Through retrieval, up to the present ferroso-ferric oxide is inlayed the preparation method of ammonium phosphomolybdate polygonal crystal and is not yet appeared in the newspapers Road.
Summary of the invention
It is an object of the invention to provide the preparation method that a kind of magnetic iron oxide/ammonium phosphomolybdate is composite porous.This During the magnetic ferric oxide nano particles of preparation is added the self assembly of ammonium phosphomolybdate polygonal crystal by invention, and to material Material carries out surface modification, has synthesized magnetic iron oxide/ammonium phosphomolybdate composite porous.In this composite, magnetic iron oxide is received Rice grain is embedded in the loose structure of ammonium phosphomolybdate crystal in preparation process equably, combines magnetic recovery and phosphomolybdic acid The ammonium characteristic to cesium ion selective absorption, has preferable application prospect in fields such as nuclear pollution process.

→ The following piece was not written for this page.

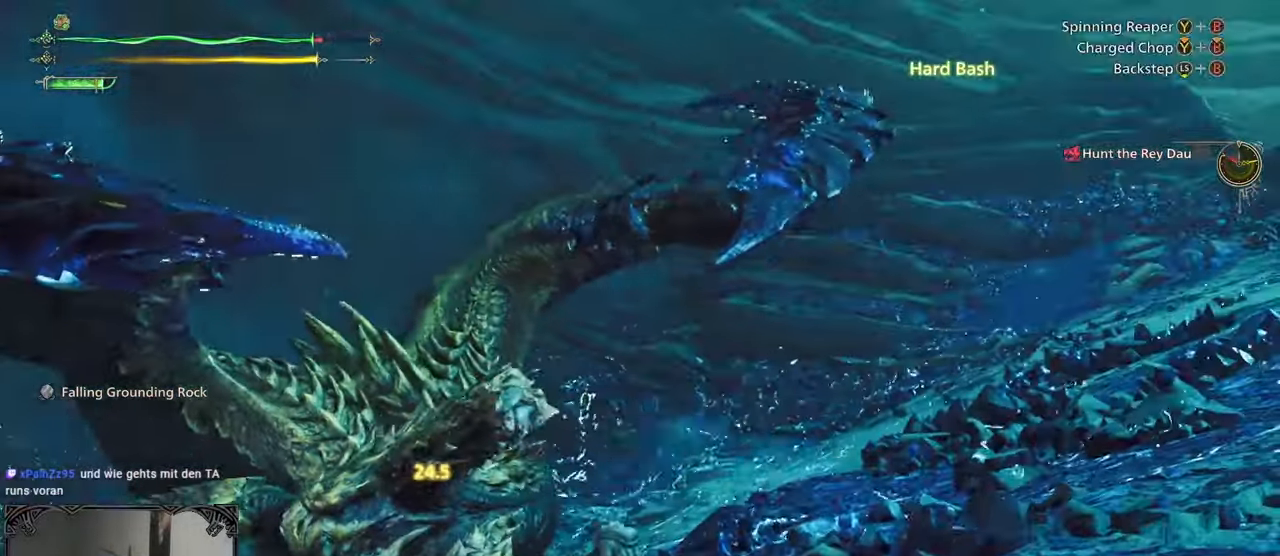
{"dt_ms": 1000, "buttons": ["B", "Y"], "left_stick": "up-left", "right_stick": "center", "button_events": [[17, "B", "down"], [17, "Y", "down"], [283, "B", "up"], [283, "Y", "up"], [933, "B", "down"], [933, "Y", "down"]]}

The present invention is achieved through the following technical solutions above-mentioned technical purpose:
The preparation method that a kind of magnetic iron oxide/ammonium phosphomolybdate is composite porous, is with magnetic ferric oxide nano particles as core, Utilize growth in situ self-assembling technique, magnetic ferric oxide nano particles is uniformly embedded in ammonium phosphomolybdate polygonal crystal porous knot Structure prepares magnetic iron oxide/ammonium phosphomolybdate composite porous.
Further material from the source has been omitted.